AI think, therefore AI am
What exactly do people mean when they talk about AI in 2018? Where do I start if I want to embrace AI in my business? Get your questions answered in our Think:Act magazine on artificial intelligence.
by Wolfgang Zehrt
Illustrations by Mungang Kim
If you think disruption of the media business is old news, think again. It's only just getting started, and the largest threat – or opportunity, depending on how you look at it – is looming within sight: robot writers.
Ask Anybody to describe a journalist to you and you'll get as many answers as the people you question. The stereotype fits a number of images and descriptions: There's the US cliché of a trench coat-wearing scribbler in a trilby hat with a press ticket in the band; then there's the hard-playing, hard-drinking hack of London's Fleet Street; and what about the fearless seekers of truth all over the world who are prepared to die – and sometimes do – to get their stories out? However tenacious they are, though, we all think of journalists as human beings, and that the role they play is a vital component in a functioning democracy: speaking truth to power and promoting freedom of thought as well as speech.

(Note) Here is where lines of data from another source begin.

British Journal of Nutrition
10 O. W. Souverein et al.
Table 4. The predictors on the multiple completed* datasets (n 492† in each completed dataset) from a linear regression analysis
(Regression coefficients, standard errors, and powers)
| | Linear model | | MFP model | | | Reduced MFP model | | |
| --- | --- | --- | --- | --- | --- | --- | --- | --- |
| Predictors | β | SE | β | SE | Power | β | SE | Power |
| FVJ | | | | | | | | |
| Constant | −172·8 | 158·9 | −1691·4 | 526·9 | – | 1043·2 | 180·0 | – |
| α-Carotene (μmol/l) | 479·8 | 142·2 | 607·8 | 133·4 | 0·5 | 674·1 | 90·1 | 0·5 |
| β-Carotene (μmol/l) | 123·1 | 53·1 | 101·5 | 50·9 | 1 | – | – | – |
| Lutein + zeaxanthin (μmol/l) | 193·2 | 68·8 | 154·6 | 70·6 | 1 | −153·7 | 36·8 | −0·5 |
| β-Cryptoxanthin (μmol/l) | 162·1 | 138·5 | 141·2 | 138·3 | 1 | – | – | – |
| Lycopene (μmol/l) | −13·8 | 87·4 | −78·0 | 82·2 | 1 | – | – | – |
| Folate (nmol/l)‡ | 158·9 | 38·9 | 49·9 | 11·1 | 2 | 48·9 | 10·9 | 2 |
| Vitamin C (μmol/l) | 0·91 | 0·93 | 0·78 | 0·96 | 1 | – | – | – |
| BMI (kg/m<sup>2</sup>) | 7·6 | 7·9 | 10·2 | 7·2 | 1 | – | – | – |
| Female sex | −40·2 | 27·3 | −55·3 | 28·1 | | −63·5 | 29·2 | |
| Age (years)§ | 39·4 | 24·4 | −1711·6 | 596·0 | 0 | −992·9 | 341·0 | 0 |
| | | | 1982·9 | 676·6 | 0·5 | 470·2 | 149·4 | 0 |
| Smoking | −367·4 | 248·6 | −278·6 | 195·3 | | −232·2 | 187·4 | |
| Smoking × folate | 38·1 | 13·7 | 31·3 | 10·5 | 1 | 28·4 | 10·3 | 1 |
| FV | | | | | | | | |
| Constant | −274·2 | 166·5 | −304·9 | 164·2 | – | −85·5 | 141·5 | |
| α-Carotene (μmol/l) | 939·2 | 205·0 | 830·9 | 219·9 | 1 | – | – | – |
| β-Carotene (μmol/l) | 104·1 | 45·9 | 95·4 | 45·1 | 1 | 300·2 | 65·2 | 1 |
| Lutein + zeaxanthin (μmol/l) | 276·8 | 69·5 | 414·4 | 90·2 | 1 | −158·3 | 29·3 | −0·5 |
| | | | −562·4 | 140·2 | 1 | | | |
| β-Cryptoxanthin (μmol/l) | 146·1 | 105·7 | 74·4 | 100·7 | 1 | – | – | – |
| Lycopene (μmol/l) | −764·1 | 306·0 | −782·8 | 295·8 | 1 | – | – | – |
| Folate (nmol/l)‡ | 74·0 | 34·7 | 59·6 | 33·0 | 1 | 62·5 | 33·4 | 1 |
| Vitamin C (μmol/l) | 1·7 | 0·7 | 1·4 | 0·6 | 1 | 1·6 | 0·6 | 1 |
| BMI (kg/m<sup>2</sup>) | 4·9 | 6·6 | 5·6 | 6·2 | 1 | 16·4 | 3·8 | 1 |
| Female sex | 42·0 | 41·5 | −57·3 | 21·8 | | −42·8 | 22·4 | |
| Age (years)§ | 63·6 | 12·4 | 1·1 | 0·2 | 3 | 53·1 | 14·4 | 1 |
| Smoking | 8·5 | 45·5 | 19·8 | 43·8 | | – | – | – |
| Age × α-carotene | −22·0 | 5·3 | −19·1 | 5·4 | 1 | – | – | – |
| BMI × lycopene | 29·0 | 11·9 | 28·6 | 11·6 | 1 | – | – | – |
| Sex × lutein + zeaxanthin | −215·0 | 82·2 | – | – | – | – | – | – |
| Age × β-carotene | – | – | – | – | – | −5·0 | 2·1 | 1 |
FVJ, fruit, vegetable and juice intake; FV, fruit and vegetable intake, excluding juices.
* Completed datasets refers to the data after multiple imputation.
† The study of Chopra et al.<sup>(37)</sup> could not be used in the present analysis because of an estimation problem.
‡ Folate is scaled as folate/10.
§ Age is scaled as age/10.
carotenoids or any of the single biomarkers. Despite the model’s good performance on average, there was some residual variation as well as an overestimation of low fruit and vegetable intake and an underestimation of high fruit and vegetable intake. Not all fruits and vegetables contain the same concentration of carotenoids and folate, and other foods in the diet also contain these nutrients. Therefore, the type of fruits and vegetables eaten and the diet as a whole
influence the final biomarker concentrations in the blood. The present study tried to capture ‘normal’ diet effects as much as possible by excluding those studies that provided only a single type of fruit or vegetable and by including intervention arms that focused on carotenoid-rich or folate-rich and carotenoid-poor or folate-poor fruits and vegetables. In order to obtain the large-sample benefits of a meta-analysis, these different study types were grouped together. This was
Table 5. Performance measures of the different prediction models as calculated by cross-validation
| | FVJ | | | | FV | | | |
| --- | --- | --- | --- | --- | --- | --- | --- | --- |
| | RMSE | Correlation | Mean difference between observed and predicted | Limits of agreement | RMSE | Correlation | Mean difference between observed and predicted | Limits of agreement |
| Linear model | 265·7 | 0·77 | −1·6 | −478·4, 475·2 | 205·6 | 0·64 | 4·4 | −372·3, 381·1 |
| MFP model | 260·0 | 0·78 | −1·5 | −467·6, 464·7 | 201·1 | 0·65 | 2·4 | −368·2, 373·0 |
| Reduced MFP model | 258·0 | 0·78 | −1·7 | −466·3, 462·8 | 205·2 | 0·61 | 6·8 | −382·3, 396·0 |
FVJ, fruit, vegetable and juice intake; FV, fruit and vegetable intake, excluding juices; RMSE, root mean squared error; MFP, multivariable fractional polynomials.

In recent years, however, there seems to be an ever-growing set of conditions that threaten to damage the fourth estate, the way journalism works and those sweating over their keyboards. The disruption of the business model with the advent of the internet and digital publishing was one such threat. The specter and accusation of "fake news" striking at the integrity and trustworthiness of the media was another. But added to these is a new and possibly much more mortal threat. It isn't so much about business or about how the news is delivered – online, print, mobile – but more about how the news is written. How it is produced. How it is generated.

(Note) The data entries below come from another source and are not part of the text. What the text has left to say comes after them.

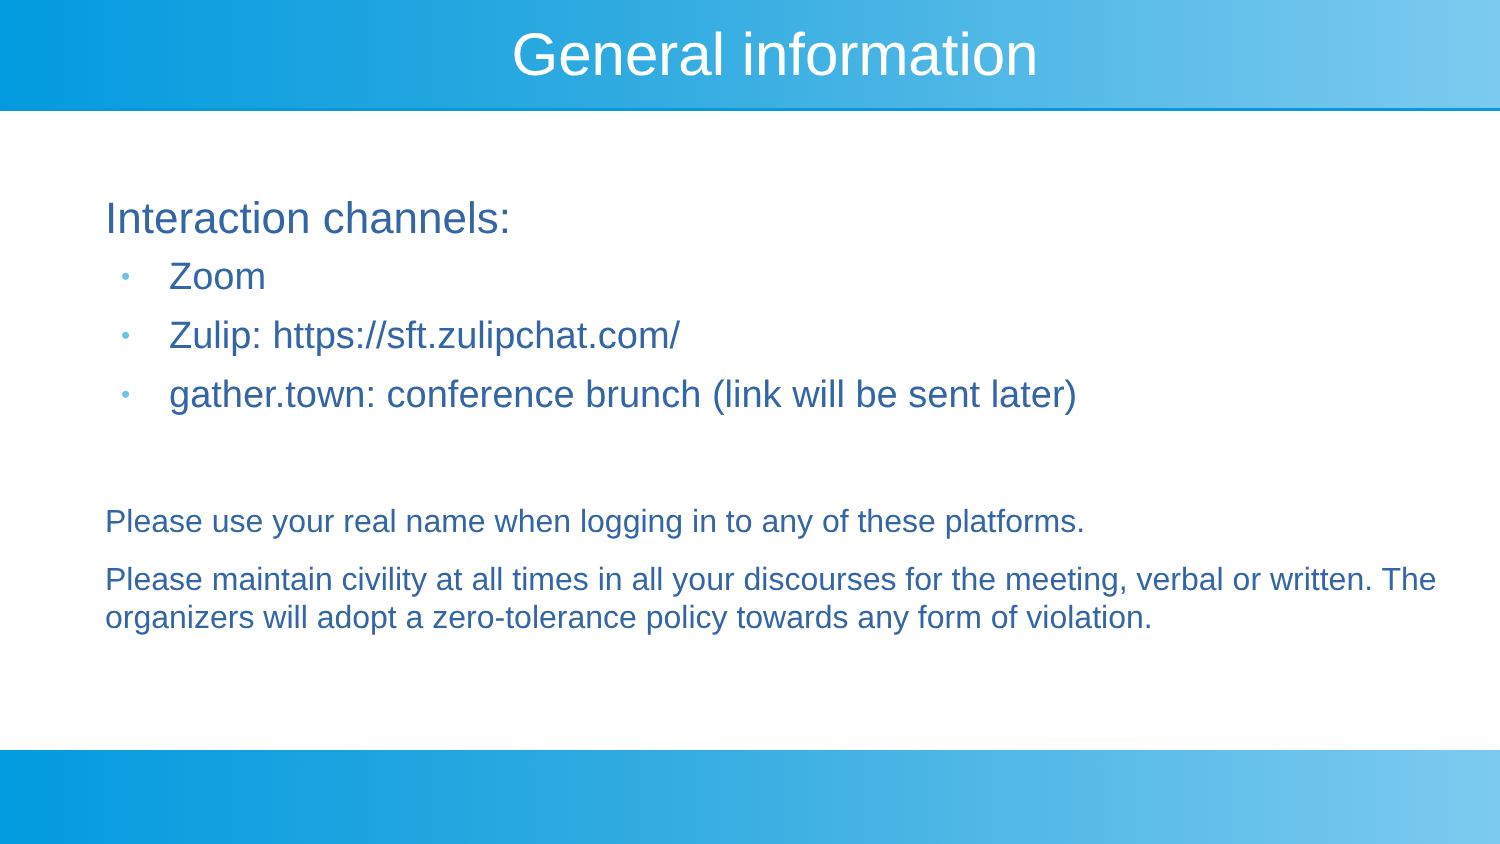General information
Interaction channels:
• Zoom
• Zulip: https://sft.zulipchat.com/
• gather.town: conference brunch (link will be sent later)
Please use your real name when logging in to any of these platforms.
Please maintain civility at all times in all your discourses for the meeting, verbal or written. The organizers will adopt a zero-tolerance policy towards any form of violation.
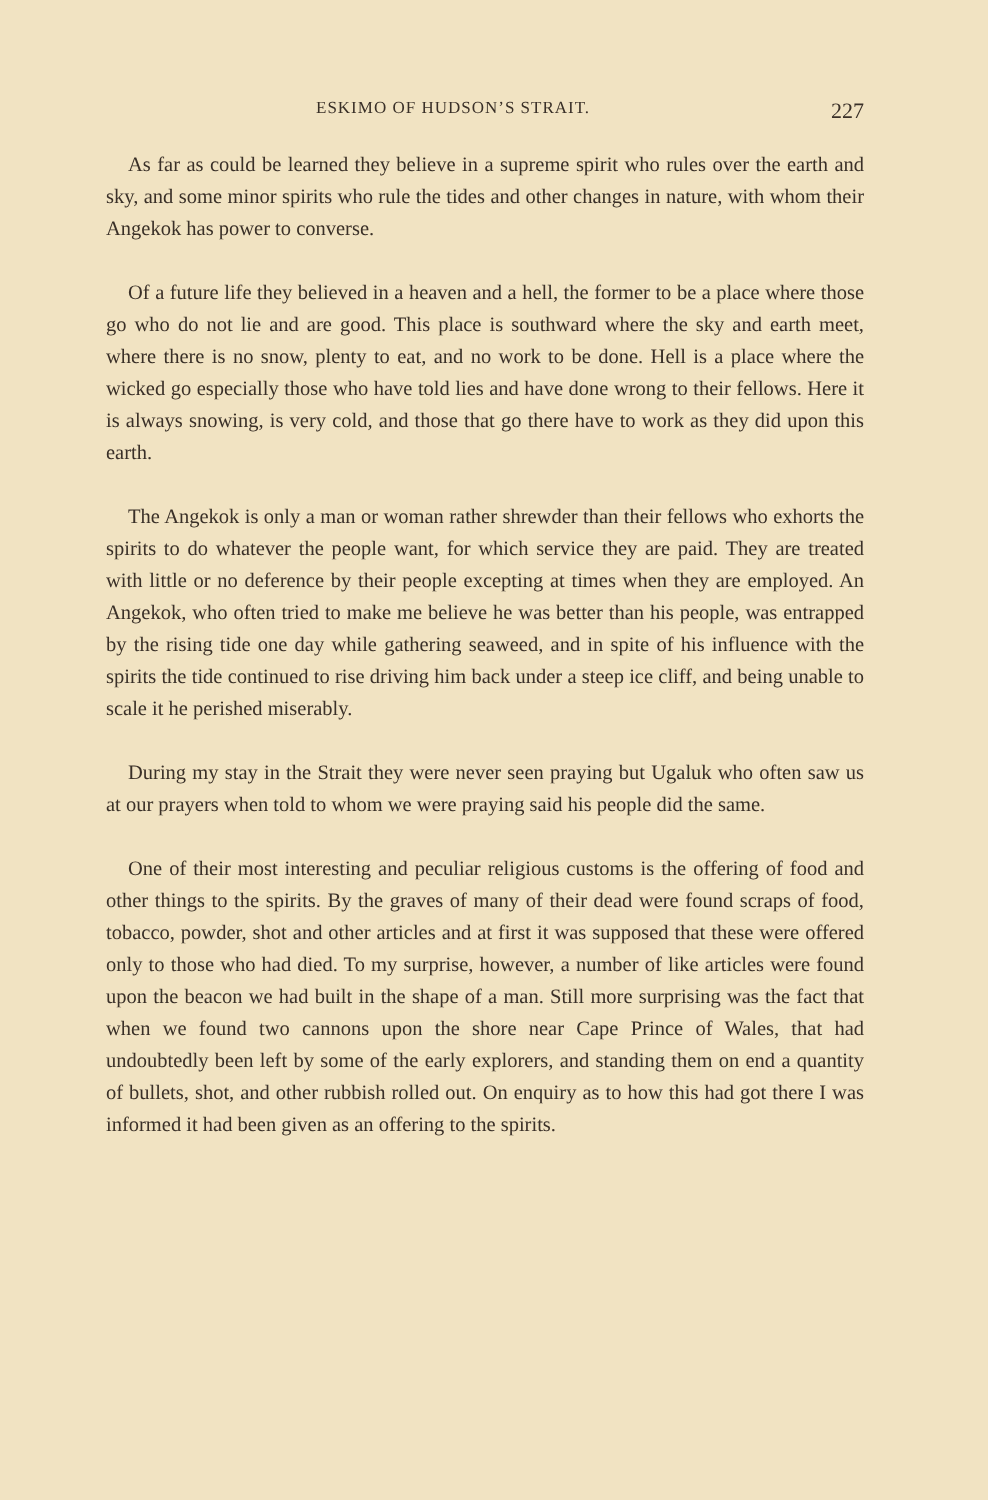ESKIMO OF HUDSON’S STRAIT. 227
As far as could be learned they believe in a supreme spirit who rules over the earth and sky, and some minor spirits who rule the tides and other changes in nature, with whom their Angekok has power to converse.
Of a future life they believed in a heaven and a hell, the former to be a place where those go who do not lie and are good. This place is southward where the sky and earth meet, where there is no snow, plenty to eat, and no work to be done. Hell is a place where the wicked go especially those who have told lies and have done wrong to their fellows. Here it is always snowing, is very cold, and those that go there have to work as they did upon this earth.
The Angekok is only a man or woman rather shrewder than their fellows who exhorts the spirits to do whatever the people want, for which service they are paid. They are treated with little or no deference by their people excepting at times when they are employed. An Angekok, who often tried to make me believe he was better than his people, was entrapped by the rising tide one day while gathering seaweed, and in spite of his influence with the spirits the tide continued to rise driving him back under a steep ice cliff, and being unable to scale it he perished miserably.
During my stay in the Strait they were never seen praying but Ugaluk who often saw us at our prayers when told to whom we were praying said his people did the same.
One of their most interesting and peculiar religious customs is the offering of food and other things to the spirits. By the graves of many of their dead were found scraps of food, tobacco, powder, shot and other articles and at first it was supposed that these were offered only to those who had died. To my surprise, however, a number of like articles were found upon the beacon we had built in the shape of a man. Still more surprising was the fact that when we found two cannons upon the shore near Cape Prince of Wales, that had undoubtedly been left by some of the early explorers, and standing them on end a quantity of bullets, shot, and other rubbish rolled out. On enquiry as to how this had got there I was informed it had been given as an offering to the spirits.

According to a recent BBC news report, by 2022 some 90% of all news content will be written by "robots." Digitization and the rapidly increasing amount of data it has made readily available is enabling large parts of today's reporting to be created by a computer: the weather, football and stock markets have been the first areas in which "natural language generation" programs have been able to deliver good, readable stories.
Today, a computer at the Norwegian NTB news agency even writes a large proportion of its election reporting. That said, editor-in-chief Mads Yngve Storvik stresses that he can't see a robot being able to conduct an interview any time soon. At the US news agency The Associated Press, a computer already produces 10,000 economic and baseball reports every month. And under new owner Jeff Bezos, billionaire founder of Amazon, The Washington Post is rapidly developing a new content management system (CMS) that has put automated content generation at its heart right from the get-go.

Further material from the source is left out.